Autonomous Municipality Demands Removal of Military Checkpoints


Roberto Flores Magón Autonomous Municipality, Chiapas.
May 12.

The Autonomous Municipal Council today demanded the withdrawal of military control and search checkpoints and the suspension of army movements in their communities.  “It’s assumed that they had been suspended on orders of the government,” they noted.  According to their daily experience, that is not the case.

“The word from the communities is that the patrols, and the fear that they sow in our compañeros, should be suspended.  What the Municipality is asking is for them to leave us in peace, so that our communities can be happy.  As we well know, where the Army goes, the Public Security police will soon follow.  They are still present throughout the entire territory of Ricardo Flores Magón,” the rebel authorities declared.

On another issue, they indicated that the Municipality is remaining on alert over the threats of expulsion in Montes Azules.  In statements to La Jornada, representatives of the Ricardo Flores Magón Council spoke of the order they had given to residents of Montes Azules not to clear or raze in the Reserve and its environs.

It had not been easy to come to an agreement, especially with PRI communities such as San Antonio Escobar.  “They made a very large grazing area, next to the Ojos Azules Lake,” they added.  Subsequently, in a trip by foot through the Montes Azules lakes region, La Jornada was able to confirm the existence of the grazing area.

“We had to stop them.  They also had government permission to take out caoba and xate (palms).  We stopped them, the Autonomous Municipality did.  They are angry with us.  And they also took our compañeros out of their community.”

These displaced, from San Antonio Escobar – a village which claims to be 30 years old – participated in the founding of the community of 6 de Octubre, located between Santa Rita and San Antonio Escobar, all of them within the current boundaries of the Biosphere Reserve.  The autonomous authorities believe that the remaining zapatista families in San Antonio Escobar are at the point of being expelled.

“But if we let them burn the mountain, what is our Municipality’s word going to mean?  We are the first ones who should change, in order to avoid destruction.  We are not going to get the food we need by selling wood and palms,” they explained.

Patrols, Fires and Paramilitarization

Regarding militarization, the autonomous authorities pointed out, almost as an example:  “Today, a military plane passed over above us.  It seemed to be coming from Amador Hernández, it went into the Reserve and it left towards Tumbo and San Jerónimo Tulijá.  That’s what happens each time.”

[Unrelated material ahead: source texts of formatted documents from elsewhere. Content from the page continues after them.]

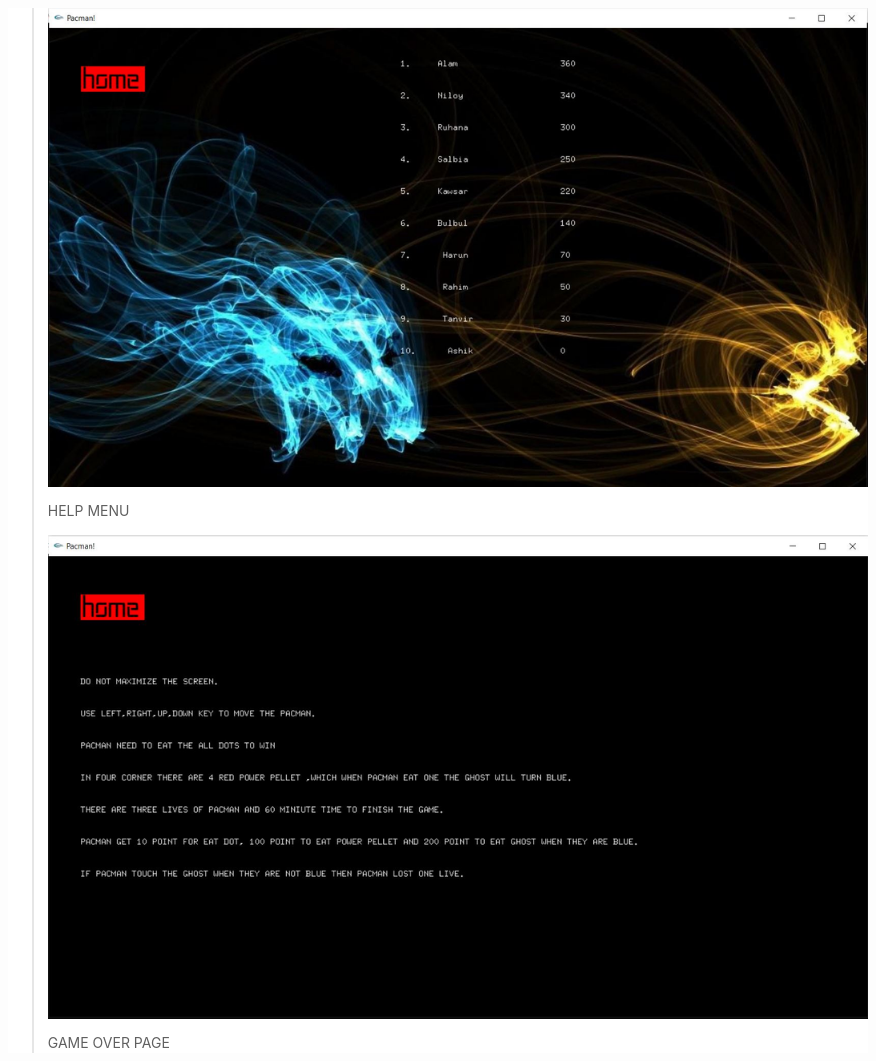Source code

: ><img src ="./README_assets/high_score.JPG"  width="100%" style="display: block;margin-left: auto;margin-right: auto;">
>
>HELP MENU
>
><img src ="./README_assets/help.JPG"  width="100%" style="display: block;margin-left: auto;margin-right: auto;">
>
>GAME OVER PAGE
>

The patrols take place on a daily basis from Crucero Piñal to Peña Limonar, and from there to Monte Líbano and Taniperla.  The checkpoint at the federal Army Operations Base in Cintalapa operates 24 hours a day.  “They search those on foot, on horseback, and it’s even worse for those who are going by van.  And now there is another checkpoint in San Caralampio (deep inside the Rio Perla cañada),” they added.

At the checkpoint, as well as during their patrols, “primarily in the daytime,” the soldiers are insistently interrogating the indigenous about “where the Flores Magón Municipality is,” making it understood that they are looking for the autonomous authorities.

Regarding fires in the Selva, “which are not as bad now as they have been other years,” the Municipality “authorized the people to put them out, even though they aren’t on our lands.”  The fires in the PRI communities of Chamizal, Plan de Ayutla and Coatzacoalcos – which are now threatening the Biosphere Reserve – led the autonomous authorities to say:  “We think they were mistaken, they believed that it was going to rain sooner and the fire would be controlled.” And they noted:  “It is more difficult to put out fires when the soldiers come in, since they do not let us work.”

The communities in resistance have identified paramilitaries in Palestina:  “It would appear that they are training with the soldiers, but we haven’t, in truth, seen them,” the authorities in rebellion added.  “And in Monte Líbano the paramilitaries are still making threats when they get drunk and fight among themselves.”